# Options and Time Value Part 3

We started the discussion of the Time Value component of an option’s price with an overview of how time affects options positions and continued it with an in-depth look at intrinsic value and time value. Time Value is also called Extrinsic Value, which is probably a more accurate name. The two terms are used interchangeably in this article.

I mentioned that the three main forces that affect an option’s time value are the nearness of the option strike to the current stock price; the time to expiration; and the stock’s volatility. Let’s look at these in turn.

Stock Price

The closer the current stock price is to an option’s strike price, the more extrinsic value that option has. As the stock price moves closer to a strike price, the options at that strike (both the put and the call) gain extrinsic value. If the stock price moves away from the strike, both the put and the call at that strike will lose extrinsic value.

Note the image of the option chain below:

At the time of this snapshot, EFA, the underlying asset for these options, was at \$63.81 per share.

The numbers in the blue outlined boxes above show the amount of Extrinsic Value in each option. The blue bar charts show these amounts graphically. Wider bars correspond to larger amounts of extrinsic value.

Note that for both the Call options (left side of the diagram) and the Put options (right side of the diagram), the largest amount of extrinsic value is for the options at the \$64 strike. For all the strikes other than \$64, the amount of extrinsic value is less and less for strike prices both above and below \$64. This is because \$64 is the closest strike price to the current stock price of \$63.81. That \$64 strike price is referred to as the “at-the-money” strike price, or the ATM strike.

Being the at-the-money strike price is not a permanent condition for any option. As the stock price changes, it moves past one strike prices after another. Think of the stock price as sliding up and down the option chain. Whichever strike it is closest to at any point in time is, at that moment, the ATM strike. The options at that strike will have the greatest time value. As the stock moves along on its way leaving that strike behind, the options at that strike lose time value again.

Let’s imagine that the stock moved up instantaneously by \$1.00 per share, to around 64.81. The \$64 strike would now no longer be at the money; the \$65 strike would. The call at the 65 strike would then have the amount of time value that the \$64 strike call has now, and the put at the \$65 strike would have about the amount of time value that the 64 put has now. The options at the \$64 strike would have lost time value, no longer being ATM; and the \$65 strike options would take their place as kings of the time-value hill.

It’s as if the entire bar graph slides up or down the chain with the stock price, with the widest bar landing on each strike price as the stock hits that price.

If it helps to comprehend this, you can also think of the amount of time value at a given strike price as being proportional to the probability that the stock will be exactly at that strike when the options expire. Since larger moves are progressively less likely than smaller moves, the current stock price is also the most probable price for it to be in the future – hence the greatest time value.

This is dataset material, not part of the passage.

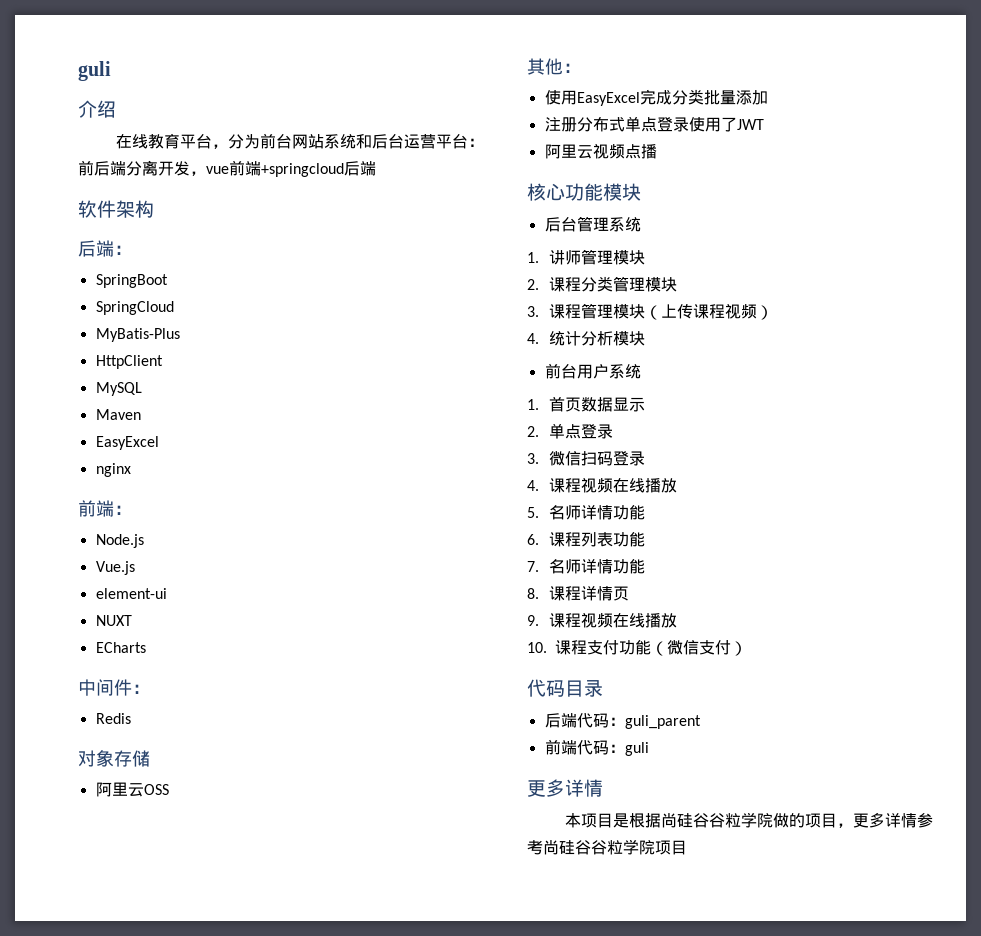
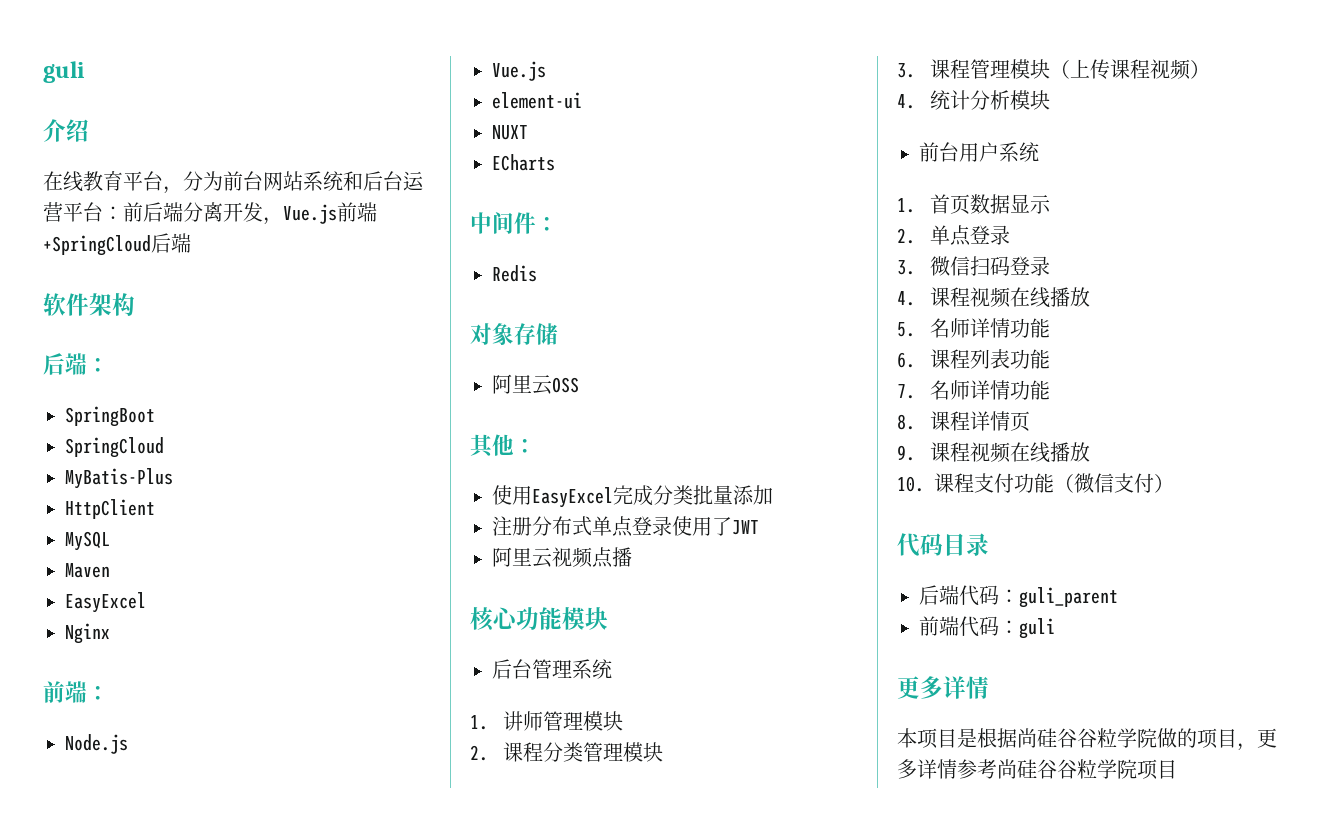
[206,160,344,177] vue前端+springcloud -> [283,202,377,224] [43,235,151,256] Vue.js前端+SpringCloud
[95,463,131,477] nginx -> [65,623,110,644] Nginx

In our hypothetical \$1 up-move, as we said, both the put and call options at the \$64 strike would lose time value as the stock moves away from them. They would then have about as much time value as the options that are now at the 63 strike.

As we’ve seen here, there can be a gain or loss of time value in an option even though no time has actually passed. That’s why the people who prefer the alternative term Extrinsic Value have a good point. Nevertheless, most of the world calls it time value, and we’ll do the same for ease of typing if nothing else.